A right cyllindrical can with mass M, height H, and uniform density is initially filled with soda of mass m. We punch small holes in the top and bottom to drain the soda; we then consider the height of the center of mass of the can and any soda within it. If x is the height of the remaining soda at any given instant, find x in terms of M, H, and m when the center of mass reaches its lowest point.

I know that center of mass = (M(H/2) + m(x/2)) / M+m -- except that m will have changed as soda is lost, and I'm not sure how to find it.

 

[Tide]

At any given instant the amount of soda remaining is the initial mass multiplied by the ratio of x to H.

 

[wais]

To find the height of the remaining soda at the lowest point of the center of mass, we can use the principle of conservation of mass. This means that the initial mass of the soda (m) must be equal to the final mass of the soda (m').

Initially, the total mass of the can and soda is M + m. As the soda drains out, the mass of the can remains constant at M while the mass of the remaining soda decreases to m'. We can express this as:

M + m = M + m'

Now, we can rearrange this equation to solve for m':

m' = m - (M - M)

m' = m - M

This means that the final mass of the remaining soda is equal to the initial mass of the soda minus the mass of the can.
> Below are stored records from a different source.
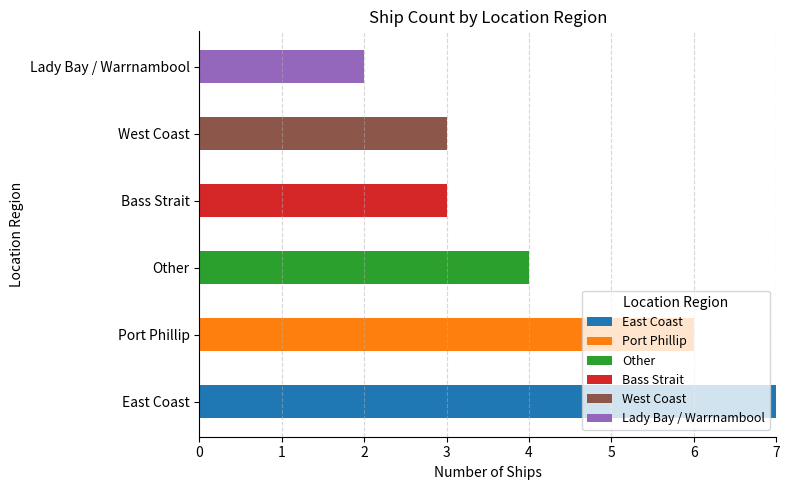

What is the total value across all series at Bass Strait?

3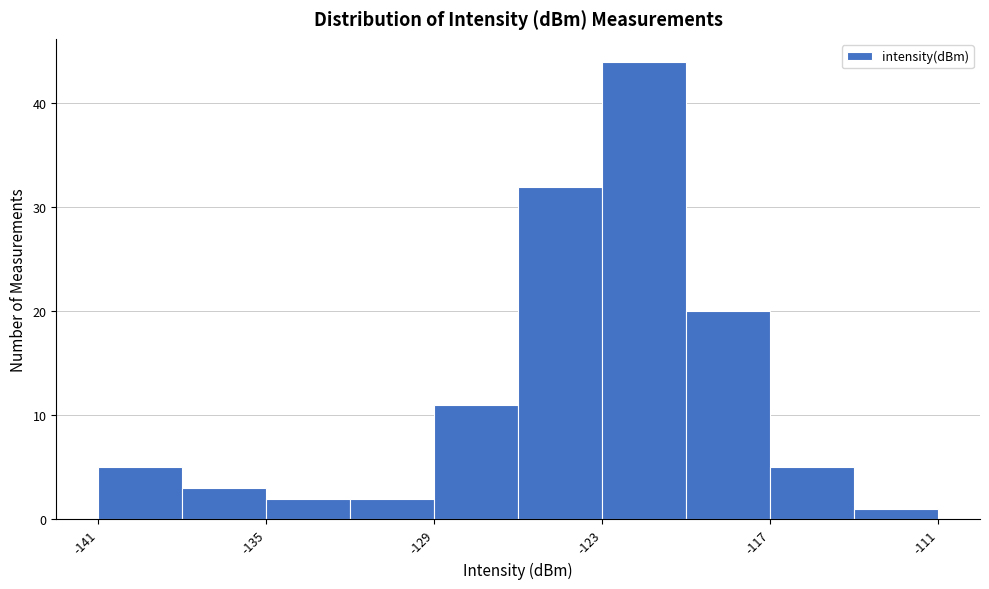

Read against the x-axis, roughly where is the centre of the tallest bar?

-121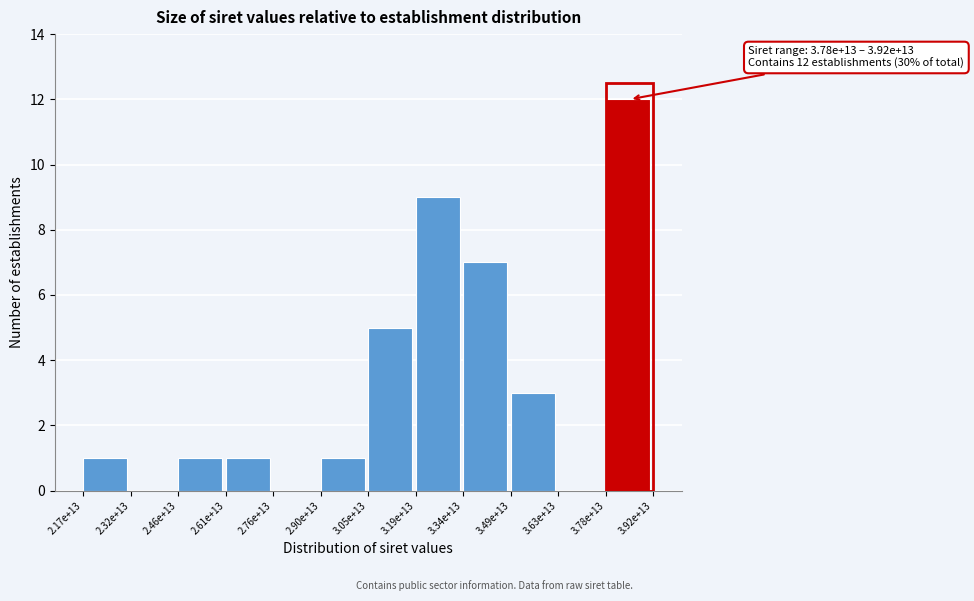

Reading left to right, what are all the values shown in this chart?

2.17e+13=1	2.32e+13=0	2.46e+13=1	2.61e+13=1	2.76e+13=0	2.90e+13=1	3.05e+13=5	3.19e+13=9	3.34e+13=7	3.49e+13=3	3.63e+13=0	3.78e+13=12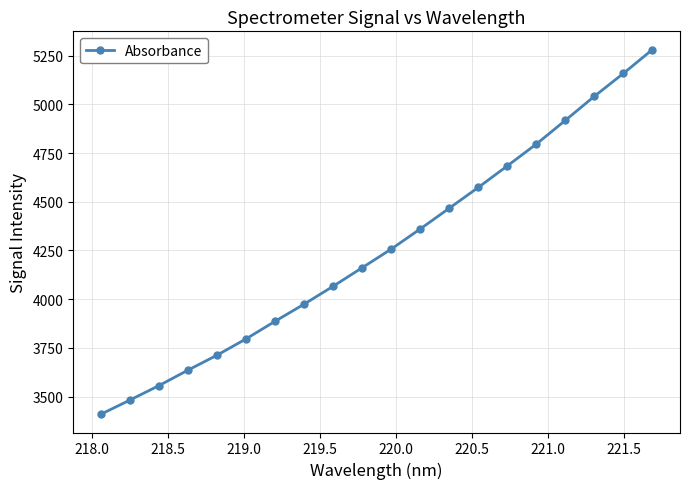

What is the value of the 2nd point from the left?

3482.3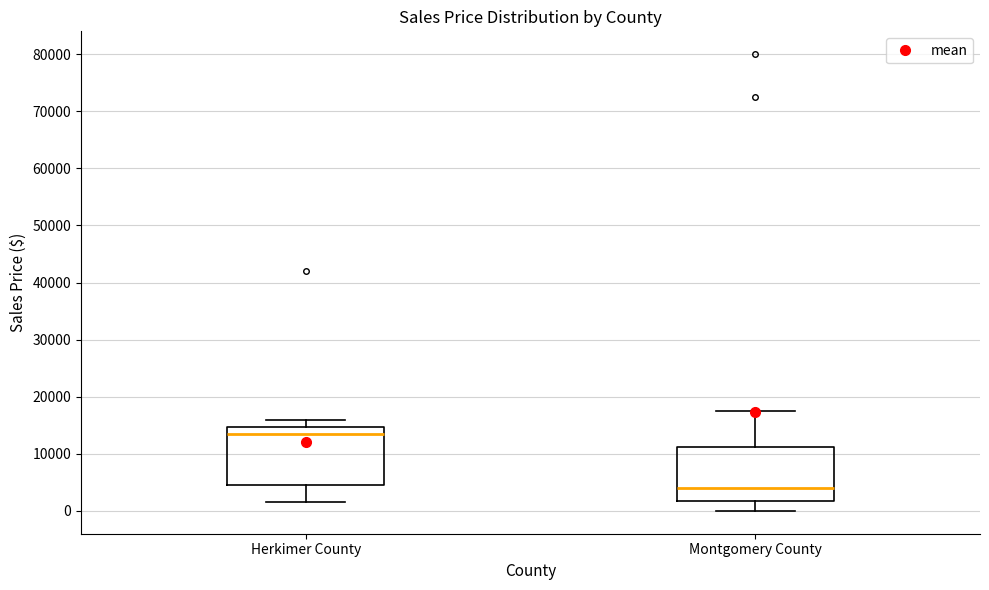

Reading left to right, read every box against the y-axis: the position of its median line, the range the box covers, and the ends of its whiskers. The values are not printed on the chart, so give them approximately, as read against the axis.

Herkimer County: median 14000, box 5000 to 15000, whiskers 2000 to 16000
Montgomery County: median 4000, box 2000 to 11000, whiskers 0 to 18000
Now, we can substitute this value for m' in the equation for the center of mass:

x = (M(H/2) + m'(x/2)) / M + m'

x = (M(H/2) + (m - M)(x/2)) / M + (m - M)

x = (MH/2 + mx/2 - Mx/2) / M + m - M

x = (mx/2 + MH/2 - Mx/2) / m

x = (m/M)(x/2) + H/2 - (M/M)(x/2)

x = (m/M)(x/2) + H/2 - x/2

x = [(m - M)/M](x/2) + H/2

Therefore, we can see that the height of the remaining soda at the lowest point of the center of mass is given by:

x = [(m - M)/M](x/2) + H/2

where m is the initial mass of the soda, M is the mass of the can, and x is the height of the remaining soda. This shows that as the soda drains out, the height of the remaining soda decreases and the center of mass of the can moves towards the bottom.